EXERCISE GOAL: In the items below, reproduce word for word the part that opens with the line containing "scientific name: Raorchestes dubois" and closes with the line containing "genus: Pluvialis". Include both of those lines.

+ + + + + + +

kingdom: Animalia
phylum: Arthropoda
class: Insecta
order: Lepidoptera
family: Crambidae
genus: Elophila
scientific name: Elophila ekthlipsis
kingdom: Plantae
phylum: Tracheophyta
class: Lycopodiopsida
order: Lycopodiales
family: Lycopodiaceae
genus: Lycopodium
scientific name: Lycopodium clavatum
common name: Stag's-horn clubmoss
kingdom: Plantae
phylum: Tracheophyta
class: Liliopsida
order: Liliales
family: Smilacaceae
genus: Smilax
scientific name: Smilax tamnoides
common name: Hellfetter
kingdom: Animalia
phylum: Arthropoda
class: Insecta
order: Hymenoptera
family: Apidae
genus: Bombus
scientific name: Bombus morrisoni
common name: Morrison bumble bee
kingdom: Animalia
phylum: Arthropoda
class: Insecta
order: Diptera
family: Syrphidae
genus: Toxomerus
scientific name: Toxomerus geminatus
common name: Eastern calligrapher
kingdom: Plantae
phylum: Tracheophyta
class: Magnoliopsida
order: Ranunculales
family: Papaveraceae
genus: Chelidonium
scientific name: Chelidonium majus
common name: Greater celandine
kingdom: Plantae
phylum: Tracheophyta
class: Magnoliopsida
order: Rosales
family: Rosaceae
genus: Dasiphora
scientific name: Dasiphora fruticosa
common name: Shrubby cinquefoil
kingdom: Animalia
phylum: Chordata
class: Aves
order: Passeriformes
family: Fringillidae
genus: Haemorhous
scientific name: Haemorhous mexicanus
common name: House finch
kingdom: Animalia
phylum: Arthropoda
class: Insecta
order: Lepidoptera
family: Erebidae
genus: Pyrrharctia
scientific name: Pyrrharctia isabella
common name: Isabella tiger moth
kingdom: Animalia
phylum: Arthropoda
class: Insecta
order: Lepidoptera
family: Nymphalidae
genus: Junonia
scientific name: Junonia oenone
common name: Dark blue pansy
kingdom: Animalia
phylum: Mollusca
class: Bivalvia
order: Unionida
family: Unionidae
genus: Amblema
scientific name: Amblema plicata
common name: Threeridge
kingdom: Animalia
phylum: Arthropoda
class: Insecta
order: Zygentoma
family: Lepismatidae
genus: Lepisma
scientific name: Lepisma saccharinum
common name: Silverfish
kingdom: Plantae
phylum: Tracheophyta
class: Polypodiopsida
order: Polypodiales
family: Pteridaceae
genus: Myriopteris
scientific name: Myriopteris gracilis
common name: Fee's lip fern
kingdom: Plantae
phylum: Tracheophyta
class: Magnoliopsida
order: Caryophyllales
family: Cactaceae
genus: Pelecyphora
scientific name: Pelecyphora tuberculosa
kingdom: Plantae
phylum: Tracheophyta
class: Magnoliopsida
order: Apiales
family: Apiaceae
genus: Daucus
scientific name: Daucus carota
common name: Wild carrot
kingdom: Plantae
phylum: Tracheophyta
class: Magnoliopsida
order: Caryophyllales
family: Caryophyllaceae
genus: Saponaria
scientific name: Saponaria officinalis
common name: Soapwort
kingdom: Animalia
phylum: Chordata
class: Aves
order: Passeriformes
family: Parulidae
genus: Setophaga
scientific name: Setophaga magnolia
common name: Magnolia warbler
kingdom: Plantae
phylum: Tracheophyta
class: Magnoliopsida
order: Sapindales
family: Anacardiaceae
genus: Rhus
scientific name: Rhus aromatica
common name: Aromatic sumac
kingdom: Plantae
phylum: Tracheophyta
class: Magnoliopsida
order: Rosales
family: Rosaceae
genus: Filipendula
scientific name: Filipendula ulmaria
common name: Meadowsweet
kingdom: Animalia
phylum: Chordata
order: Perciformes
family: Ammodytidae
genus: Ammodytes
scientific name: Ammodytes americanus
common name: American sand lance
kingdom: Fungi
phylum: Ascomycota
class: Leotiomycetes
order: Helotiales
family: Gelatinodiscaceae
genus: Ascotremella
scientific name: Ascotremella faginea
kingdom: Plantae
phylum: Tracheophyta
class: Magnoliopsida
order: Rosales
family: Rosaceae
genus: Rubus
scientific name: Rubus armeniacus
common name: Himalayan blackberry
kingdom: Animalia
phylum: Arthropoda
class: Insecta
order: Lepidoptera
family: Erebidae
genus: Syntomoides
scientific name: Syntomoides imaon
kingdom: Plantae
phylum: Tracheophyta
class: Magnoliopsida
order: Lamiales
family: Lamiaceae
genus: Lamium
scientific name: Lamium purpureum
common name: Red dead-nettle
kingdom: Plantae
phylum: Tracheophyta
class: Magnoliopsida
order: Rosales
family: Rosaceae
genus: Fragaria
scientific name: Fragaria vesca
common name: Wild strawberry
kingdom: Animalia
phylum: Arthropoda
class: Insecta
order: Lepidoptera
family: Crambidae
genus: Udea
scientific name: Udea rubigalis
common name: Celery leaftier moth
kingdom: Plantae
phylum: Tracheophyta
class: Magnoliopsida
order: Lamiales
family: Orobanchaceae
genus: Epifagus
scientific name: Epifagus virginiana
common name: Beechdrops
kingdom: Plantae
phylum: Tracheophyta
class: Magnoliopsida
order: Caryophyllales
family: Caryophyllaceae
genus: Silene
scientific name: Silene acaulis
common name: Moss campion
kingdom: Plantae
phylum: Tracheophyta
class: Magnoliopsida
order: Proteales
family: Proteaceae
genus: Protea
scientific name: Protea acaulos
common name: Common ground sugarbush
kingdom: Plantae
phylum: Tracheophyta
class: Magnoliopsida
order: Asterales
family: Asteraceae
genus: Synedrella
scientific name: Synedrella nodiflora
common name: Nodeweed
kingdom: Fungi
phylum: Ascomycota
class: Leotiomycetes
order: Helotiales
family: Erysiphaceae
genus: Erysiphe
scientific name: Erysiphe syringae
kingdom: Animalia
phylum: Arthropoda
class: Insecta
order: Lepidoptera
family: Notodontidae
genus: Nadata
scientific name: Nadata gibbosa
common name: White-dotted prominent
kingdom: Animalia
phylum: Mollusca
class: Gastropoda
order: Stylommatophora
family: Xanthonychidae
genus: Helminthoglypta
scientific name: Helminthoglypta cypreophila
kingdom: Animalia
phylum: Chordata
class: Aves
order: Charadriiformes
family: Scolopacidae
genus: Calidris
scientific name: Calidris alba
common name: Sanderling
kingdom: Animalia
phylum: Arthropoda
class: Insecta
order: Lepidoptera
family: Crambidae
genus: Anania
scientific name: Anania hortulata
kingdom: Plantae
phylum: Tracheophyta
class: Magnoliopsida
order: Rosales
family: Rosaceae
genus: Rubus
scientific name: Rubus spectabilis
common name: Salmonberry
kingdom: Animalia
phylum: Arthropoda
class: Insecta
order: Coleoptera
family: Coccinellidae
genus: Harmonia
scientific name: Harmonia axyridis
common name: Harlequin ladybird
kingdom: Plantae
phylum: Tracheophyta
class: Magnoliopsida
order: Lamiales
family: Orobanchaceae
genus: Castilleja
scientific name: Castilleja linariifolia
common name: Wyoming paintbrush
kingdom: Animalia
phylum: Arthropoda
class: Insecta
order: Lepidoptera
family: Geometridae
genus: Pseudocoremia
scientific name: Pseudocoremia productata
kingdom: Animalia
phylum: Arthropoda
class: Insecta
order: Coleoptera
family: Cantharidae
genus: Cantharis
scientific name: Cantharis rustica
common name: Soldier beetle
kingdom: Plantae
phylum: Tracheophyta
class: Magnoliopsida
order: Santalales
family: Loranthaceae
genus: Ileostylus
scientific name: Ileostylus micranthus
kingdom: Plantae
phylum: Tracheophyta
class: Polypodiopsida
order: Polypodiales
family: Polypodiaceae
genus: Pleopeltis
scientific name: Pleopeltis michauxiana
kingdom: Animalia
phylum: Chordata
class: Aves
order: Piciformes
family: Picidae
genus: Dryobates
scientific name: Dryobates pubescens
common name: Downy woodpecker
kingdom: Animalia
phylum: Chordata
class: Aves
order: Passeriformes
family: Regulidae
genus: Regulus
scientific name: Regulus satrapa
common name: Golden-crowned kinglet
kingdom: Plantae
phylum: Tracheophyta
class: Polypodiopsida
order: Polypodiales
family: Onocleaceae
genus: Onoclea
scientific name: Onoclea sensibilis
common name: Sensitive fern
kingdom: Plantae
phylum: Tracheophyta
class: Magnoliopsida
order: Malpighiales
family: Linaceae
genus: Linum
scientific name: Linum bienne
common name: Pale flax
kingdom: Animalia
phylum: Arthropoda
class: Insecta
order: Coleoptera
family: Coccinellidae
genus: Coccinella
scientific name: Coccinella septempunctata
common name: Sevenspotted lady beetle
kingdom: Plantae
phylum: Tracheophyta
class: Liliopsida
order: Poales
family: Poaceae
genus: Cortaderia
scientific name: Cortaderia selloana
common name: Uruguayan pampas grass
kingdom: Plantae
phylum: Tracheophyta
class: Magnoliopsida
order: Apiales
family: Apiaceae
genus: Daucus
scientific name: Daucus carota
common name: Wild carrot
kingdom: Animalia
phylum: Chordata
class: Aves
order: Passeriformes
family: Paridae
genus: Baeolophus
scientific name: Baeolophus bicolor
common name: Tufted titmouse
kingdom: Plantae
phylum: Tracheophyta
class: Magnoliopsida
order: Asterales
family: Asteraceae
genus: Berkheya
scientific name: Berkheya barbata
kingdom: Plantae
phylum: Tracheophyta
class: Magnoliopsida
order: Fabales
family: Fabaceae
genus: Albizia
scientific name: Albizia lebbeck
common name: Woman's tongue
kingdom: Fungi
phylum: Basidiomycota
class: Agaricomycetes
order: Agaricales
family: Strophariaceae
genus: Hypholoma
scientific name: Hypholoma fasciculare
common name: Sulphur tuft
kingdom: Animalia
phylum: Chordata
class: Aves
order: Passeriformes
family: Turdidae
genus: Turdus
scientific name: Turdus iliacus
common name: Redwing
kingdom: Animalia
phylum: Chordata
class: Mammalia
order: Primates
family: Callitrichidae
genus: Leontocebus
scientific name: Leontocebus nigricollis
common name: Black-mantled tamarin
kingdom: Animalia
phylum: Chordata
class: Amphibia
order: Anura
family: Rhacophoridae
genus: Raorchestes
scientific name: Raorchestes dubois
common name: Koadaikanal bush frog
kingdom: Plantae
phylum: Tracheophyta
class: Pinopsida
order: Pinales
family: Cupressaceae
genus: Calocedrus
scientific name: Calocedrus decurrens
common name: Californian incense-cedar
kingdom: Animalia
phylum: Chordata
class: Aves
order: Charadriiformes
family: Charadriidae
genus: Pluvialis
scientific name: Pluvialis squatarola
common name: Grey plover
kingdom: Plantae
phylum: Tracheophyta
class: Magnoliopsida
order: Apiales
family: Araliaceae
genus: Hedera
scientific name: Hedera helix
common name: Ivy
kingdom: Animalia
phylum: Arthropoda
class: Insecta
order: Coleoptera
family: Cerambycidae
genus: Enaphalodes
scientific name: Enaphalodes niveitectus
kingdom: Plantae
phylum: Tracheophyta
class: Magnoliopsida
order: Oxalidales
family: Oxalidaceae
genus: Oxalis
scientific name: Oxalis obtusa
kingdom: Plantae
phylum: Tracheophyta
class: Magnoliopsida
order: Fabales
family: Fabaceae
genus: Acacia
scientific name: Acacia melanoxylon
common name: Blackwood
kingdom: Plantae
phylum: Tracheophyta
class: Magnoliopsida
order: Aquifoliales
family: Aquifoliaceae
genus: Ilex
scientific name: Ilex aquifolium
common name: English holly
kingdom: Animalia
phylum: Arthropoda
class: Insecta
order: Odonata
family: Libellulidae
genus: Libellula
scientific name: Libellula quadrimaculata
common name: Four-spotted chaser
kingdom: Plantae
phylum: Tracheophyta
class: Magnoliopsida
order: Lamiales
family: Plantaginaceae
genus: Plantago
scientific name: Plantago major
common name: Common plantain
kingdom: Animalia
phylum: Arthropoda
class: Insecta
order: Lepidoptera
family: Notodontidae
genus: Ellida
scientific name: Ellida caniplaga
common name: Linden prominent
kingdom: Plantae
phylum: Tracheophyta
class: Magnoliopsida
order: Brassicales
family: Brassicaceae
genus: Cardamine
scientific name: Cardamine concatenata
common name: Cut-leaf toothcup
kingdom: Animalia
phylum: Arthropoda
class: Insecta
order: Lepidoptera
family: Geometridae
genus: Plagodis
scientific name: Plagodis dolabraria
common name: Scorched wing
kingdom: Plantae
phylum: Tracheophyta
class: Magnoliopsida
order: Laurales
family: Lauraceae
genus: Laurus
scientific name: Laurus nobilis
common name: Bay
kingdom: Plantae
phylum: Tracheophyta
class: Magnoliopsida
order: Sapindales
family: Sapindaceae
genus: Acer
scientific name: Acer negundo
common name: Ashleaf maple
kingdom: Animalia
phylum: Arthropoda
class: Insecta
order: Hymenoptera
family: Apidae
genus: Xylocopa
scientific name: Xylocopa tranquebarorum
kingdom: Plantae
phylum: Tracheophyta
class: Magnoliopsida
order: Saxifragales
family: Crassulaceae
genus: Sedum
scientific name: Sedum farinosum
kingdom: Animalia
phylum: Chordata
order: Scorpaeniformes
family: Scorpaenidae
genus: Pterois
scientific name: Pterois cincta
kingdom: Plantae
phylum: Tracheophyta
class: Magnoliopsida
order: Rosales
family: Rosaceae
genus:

+ + + + + + +

OUTPUT:
scientific name: Raorchestes dubois
common name: Koadaikanal bush frog
kingdom: Plantae
phylum: Tracheophyta
class: Pinopsida
order: Pinales
family: Cupressaceae
genus: Calocedrus
scientific name: Calocedrus decurrens
common name: Californian incense-cedar
kingdom: Animalia
phylum: Chordata
class: Aves
order: Charadriiformes
family: Charadriidae
genus: Pluvialis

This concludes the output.